TASK BRIEF:
Starting at the beginning of the material and continuing through the line containing "scientific name: Falco columbarius", render each line as an item in a numbered list, leaving out any blank lines.

GIVEN ENTRIES:
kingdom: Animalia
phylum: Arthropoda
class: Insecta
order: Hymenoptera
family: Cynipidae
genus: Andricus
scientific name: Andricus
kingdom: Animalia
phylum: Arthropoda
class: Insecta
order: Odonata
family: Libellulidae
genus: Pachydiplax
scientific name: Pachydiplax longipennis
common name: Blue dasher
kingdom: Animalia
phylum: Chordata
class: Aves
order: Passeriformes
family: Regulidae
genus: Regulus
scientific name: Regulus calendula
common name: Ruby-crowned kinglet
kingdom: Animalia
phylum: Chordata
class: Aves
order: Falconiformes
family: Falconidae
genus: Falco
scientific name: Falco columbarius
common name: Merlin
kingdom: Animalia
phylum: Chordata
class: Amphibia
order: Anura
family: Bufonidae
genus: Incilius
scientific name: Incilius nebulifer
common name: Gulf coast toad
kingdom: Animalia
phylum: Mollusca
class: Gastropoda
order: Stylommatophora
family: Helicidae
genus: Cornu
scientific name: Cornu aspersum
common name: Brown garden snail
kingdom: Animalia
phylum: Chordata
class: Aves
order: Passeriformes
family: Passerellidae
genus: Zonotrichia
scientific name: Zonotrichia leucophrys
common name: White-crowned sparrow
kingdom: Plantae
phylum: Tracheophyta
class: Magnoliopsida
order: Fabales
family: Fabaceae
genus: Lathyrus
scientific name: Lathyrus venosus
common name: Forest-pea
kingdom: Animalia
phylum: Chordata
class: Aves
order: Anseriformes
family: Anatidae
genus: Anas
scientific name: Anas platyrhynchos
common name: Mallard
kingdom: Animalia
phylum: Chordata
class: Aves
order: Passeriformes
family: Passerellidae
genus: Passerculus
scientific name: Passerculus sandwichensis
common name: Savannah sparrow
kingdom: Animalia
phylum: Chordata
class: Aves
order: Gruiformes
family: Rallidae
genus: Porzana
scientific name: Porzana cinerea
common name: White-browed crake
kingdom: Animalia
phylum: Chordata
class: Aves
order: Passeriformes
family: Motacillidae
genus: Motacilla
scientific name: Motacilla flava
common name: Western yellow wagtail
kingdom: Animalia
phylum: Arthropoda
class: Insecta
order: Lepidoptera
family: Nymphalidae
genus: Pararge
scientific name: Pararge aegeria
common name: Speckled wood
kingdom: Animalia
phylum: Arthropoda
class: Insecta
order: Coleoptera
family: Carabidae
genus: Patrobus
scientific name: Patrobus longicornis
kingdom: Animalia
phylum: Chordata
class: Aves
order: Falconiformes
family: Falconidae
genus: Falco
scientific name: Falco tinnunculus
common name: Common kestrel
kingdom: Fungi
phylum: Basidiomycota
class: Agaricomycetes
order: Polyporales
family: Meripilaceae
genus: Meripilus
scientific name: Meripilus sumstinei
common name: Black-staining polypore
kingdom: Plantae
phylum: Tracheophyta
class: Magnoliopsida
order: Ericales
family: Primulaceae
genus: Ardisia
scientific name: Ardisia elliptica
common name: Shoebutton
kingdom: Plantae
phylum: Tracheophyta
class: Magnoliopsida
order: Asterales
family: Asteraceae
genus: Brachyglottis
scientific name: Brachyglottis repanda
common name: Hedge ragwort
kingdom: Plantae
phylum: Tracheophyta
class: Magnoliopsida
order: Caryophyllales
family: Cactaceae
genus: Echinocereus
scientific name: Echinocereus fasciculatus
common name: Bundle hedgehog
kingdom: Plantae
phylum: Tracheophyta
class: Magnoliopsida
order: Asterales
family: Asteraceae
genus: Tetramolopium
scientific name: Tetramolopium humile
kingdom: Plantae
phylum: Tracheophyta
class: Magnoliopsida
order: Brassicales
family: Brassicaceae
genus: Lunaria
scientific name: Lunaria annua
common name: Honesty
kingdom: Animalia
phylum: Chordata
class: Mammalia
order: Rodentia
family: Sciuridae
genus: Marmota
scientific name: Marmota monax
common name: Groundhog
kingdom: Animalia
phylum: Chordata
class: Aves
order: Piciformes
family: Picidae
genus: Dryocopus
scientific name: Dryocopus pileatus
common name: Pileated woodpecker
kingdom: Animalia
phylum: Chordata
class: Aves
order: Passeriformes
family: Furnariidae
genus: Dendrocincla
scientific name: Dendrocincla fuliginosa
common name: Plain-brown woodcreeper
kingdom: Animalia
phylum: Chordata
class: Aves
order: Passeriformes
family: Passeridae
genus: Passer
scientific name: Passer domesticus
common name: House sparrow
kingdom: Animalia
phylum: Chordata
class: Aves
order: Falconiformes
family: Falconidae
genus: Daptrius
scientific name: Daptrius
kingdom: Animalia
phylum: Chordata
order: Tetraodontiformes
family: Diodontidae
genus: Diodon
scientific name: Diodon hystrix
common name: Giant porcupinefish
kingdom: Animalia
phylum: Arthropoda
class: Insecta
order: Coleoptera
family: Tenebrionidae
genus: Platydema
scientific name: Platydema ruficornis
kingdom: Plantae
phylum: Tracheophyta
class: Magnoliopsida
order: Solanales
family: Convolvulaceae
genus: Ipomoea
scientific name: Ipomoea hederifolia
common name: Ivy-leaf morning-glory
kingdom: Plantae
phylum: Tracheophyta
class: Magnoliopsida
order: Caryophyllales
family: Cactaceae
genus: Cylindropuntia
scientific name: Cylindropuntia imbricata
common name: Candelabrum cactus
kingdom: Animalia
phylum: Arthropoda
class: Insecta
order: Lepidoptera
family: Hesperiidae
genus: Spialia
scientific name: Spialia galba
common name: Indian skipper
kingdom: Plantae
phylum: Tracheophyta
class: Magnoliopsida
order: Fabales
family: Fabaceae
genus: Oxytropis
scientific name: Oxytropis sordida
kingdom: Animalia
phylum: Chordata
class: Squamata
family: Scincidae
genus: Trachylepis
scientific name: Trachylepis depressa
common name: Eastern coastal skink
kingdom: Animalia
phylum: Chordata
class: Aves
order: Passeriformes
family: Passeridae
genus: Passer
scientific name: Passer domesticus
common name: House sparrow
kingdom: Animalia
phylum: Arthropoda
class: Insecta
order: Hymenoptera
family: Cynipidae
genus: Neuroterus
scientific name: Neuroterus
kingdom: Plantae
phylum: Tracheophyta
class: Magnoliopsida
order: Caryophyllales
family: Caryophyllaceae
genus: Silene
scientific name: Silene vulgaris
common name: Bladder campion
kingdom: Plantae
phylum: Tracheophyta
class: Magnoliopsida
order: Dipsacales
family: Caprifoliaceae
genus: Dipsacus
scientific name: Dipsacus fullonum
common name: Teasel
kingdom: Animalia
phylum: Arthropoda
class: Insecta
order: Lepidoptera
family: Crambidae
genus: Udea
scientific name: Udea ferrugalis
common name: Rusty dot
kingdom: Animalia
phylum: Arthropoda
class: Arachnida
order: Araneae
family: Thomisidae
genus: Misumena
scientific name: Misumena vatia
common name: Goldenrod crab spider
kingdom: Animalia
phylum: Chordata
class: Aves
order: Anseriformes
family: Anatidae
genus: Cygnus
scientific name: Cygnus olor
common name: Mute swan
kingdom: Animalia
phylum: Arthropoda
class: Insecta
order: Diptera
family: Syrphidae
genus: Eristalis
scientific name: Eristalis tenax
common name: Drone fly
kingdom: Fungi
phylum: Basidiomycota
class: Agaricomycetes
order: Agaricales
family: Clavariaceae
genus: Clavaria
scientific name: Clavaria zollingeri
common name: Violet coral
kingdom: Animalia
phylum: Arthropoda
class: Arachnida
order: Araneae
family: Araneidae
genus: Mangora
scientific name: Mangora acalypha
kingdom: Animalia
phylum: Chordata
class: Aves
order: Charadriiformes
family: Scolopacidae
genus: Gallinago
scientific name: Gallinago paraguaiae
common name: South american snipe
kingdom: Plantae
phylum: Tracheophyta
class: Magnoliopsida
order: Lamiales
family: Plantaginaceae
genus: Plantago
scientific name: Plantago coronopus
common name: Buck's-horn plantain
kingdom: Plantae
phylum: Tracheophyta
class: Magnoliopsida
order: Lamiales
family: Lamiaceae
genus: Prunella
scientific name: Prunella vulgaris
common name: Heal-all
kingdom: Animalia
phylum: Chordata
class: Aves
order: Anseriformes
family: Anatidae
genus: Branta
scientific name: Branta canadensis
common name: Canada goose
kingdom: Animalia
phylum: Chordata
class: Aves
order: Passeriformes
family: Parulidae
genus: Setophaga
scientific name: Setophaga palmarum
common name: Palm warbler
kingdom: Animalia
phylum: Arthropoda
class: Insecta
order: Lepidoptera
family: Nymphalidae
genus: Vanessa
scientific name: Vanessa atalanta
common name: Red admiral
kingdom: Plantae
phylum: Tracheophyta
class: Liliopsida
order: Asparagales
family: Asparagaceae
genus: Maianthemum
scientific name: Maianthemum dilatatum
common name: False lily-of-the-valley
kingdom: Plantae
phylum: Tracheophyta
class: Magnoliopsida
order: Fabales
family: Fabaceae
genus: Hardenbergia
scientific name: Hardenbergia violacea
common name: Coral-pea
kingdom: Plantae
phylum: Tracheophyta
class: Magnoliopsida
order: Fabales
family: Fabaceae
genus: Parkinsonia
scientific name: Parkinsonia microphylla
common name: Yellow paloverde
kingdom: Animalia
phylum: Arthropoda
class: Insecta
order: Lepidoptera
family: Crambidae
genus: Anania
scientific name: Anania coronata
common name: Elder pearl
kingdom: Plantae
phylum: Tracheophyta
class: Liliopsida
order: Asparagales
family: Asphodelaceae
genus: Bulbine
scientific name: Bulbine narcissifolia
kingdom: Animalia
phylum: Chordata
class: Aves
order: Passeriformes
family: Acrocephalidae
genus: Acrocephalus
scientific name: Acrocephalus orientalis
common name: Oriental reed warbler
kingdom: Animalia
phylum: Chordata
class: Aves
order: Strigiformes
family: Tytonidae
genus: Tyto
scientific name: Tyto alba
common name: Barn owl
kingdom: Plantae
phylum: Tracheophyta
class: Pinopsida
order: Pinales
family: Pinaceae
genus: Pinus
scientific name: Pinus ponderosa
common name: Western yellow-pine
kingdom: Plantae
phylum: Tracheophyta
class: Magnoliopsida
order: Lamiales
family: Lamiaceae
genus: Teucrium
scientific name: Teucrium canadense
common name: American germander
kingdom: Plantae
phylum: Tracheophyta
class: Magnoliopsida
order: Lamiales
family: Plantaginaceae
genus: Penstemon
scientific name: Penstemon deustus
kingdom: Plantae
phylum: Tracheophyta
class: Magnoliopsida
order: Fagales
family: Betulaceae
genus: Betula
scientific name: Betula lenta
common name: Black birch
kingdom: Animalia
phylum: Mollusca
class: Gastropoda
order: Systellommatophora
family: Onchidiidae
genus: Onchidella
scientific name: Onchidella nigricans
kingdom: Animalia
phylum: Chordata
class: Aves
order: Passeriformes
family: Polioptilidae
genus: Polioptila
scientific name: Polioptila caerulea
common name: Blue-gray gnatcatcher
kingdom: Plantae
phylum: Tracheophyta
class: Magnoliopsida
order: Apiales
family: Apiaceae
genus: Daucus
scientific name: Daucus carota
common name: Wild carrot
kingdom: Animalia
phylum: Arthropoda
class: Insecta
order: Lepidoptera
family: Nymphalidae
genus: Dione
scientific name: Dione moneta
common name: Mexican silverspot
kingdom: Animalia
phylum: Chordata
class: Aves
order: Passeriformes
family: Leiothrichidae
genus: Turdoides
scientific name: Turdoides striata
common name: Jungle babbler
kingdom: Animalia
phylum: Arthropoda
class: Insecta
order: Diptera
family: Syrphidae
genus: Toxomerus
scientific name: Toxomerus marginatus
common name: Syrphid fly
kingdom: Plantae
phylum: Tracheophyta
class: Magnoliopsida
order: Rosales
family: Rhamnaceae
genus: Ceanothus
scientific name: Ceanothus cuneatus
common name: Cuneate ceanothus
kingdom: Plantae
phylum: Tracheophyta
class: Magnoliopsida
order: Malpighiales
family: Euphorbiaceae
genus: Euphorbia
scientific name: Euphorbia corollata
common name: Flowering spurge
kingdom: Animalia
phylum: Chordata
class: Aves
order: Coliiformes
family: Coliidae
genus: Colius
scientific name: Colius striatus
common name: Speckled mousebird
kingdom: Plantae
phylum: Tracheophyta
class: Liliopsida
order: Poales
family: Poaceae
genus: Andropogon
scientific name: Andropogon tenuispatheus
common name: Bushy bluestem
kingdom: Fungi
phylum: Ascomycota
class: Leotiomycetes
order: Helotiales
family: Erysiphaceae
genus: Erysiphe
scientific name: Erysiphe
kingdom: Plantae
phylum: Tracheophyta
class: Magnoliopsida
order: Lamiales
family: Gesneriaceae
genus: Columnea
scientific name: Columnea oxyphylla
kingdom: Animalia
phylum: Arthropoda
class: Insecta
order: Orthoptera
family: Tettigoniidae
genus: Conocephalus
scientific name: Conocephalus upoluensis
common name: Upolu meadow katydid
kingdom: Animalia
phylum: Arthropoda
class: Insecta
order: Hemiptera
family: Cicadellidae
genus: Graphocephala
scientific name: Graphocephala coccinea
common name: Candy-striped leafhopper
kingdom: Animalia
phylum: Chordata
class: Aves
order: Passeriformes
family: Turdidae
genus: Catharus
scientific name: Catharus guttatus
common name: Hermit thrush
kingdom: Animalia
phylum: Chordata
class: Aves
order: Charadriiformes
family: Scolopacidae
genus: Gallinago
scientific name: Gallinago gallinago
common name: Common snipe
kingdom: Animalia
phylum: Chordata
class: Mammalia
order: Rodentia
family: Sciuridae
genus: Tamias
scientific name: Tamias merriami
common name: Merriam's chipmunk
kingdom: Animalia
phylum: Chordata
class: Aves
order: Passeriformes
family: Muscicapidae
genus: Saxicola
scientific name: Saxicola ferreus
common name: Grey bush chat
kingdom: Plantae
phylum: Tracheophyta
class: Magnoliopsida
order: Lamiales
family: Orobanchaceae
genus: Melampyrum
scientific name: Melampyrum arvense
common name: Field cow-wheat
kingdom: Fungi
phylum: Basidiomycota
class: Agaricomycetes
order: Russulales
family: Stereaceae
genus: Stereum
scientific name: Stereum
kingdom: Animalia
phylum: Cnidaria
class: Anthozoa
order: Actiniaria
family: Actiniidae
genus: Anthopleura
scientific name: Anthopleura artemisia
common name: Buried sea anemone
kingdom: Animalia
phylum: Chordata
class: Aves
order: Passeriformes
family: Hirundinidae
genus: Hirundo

SOLUTION FOR THIS PROBLEM:
1. kingdom: Animalia
2. phylum: Arthropoda
3. class: Insecta
4. order: Hymenoptera
5. family: Cynipidae
6. genus: Andricus
7. scientific name: Andricus
8. kingdom: Animalia
9. phylum: Arthropoda
10. class: Insecta
11. order: Odonata
12. family: Libellulidae
13. genus: Pachydiplax
14. scientific name: Pachydiplax longipennis
15. common name: Blue dasher
16. kingdom: Animalia
17. phylum: Chordata
18. class: Aves
19. order: Passeriformes
20. family: Regulidae
21. genus: Regulus
22. scientific name: Regulus calendula
23. common name: Ruby-crowned kinglet
24. kingdom: Animalia
25. phylum: Chordata
26. class: Aves
27. order: Falconiformes
28. family: Falconidae
29. genus: Falco
30. scientific name: Falco columbarius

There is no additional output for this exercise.